Essentially, ENI are virtual network cards that you can connect to your EC2 instances. They are used to enable network connection for your instances, and with more than one of them connected to your instance, it can communicate on two different subnets.
What are resilient network interfaces?
You are already using them if you are running on the EC2 standard interface,
eth0, is linked to an ENI that was created when you started the instance and is used to handle all traffic sent and received from the instance.
However, you are not limited to just one network interface ̵1; by connecting a secondary network interface, you can connect your EC2 instance to two networks at once, which can be very useful when designing your network architecture. You can use them to host load balancers, proxy servers and NAT servers on one EC2 instance and direct traffic from one subnet to another.
ENI has security groups, just like EC2 instances, which act as a built-in firewall. You can use these rather than a Linux firewall like
iptables, to handle inter-subnet traffic.
A common case for ENIs is the creation of management networks. This allows you to have public applications as web servers in a public subnet but locks SSH access down to a private subnet in a secondary network interface. In this scenario, you would connect with a VPN to the private management subnet and then manage your servers as usual.
In this diagram, the subnet on the left is the public subnet, which communicates with the Internet via the Internet Gateway for VPC. The subnet on the right is the private management network, which can only be accessed in this example via the AWS Direct Connect gateway, which allows the local network to handle authentication, and simply extends that network to the cloud.
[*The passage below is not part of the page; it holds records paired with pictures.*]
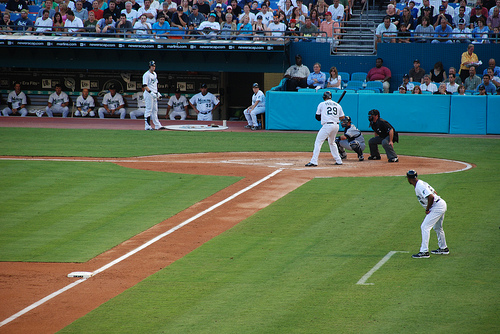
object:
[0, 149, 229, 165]
line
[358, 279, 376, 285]
line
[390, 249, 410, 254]
line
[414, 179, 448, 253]
uniform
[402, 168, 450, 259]
baseball player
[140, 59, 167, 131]
baseball player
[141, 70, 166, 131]
uniform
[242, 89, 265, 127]
uniform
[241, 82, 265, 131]
baseball player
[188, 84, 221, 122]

You can also use AWS Client VPN, which runs a VPN server that can be accessed with private key information.
ENI is also often used as the primary network interfaces for Docker containers launched on ECS with Fargate. This allows Fargate tasks to handle complex networks, set up firewalls in place with security teams and launch into private subnets.
According to AWS, ENI’s has the following attributes:
- A primary private IPv4 address from the IPv4 address range of your VPC
- One or more secondary private IPv4 addresses from the IPv4 address range of your VPC
- One elastic IP address (IPv4) per private IPv4 address
- A public IPv4 address
- One or more IPv6 addresses
- One or more security groups
- A MAC address
- A flag for source / destination
- A description
ENIs are completely free to use, although they are not exempt from the standard AWS fees.
Implement cheap failures with ENIs
Because ENIs can have their association dynamically assigned, they are typically used to implement failover in network design. If you are running a service that needs high availability, you can run two servers, a primary server and a standby server. If the primary server fails for any reason, the service can be switched to the standby server.
ENIs can fulfill this pattern quite easily – simply start two servers, create a secondary ENI instance to be used as a switch and connect it to the primary server, optionally with an elastic IP. When you need to switch to standby, you simply have to switch ENI (whether manually or with a script).
But ENIs are not the best way to do that in AWS’s ecosystem. AWS supports automatic scaling, which can be used to achieve the same effect in a more cost-effective way. Instead of paying extra for redundancy, you would instead run many smaller servers in an automatic scaling fleet. If one of the cases falls down, it is not so much. A new server can be spun up quickly to handle the reduction in traffic.
It is easy to switch ENI manually to the standby instance, but automating the failover process is a pulp more complicated. You must set a CloudWatch alarm on the primary instance to fire when the instance drops (possibly sending a message during the process), subscribe to an SNS message queue and trigger a Lambda function that will run the queue and handle the unloading and reassembly process with AWS SDK. It is feasible, but we strongly recommend that you investigate Route 53 DNS failover rather than this.
If you want to automate the process, you can follow this guide from AWS on how to connect a CloudWatch alarm to Lambda.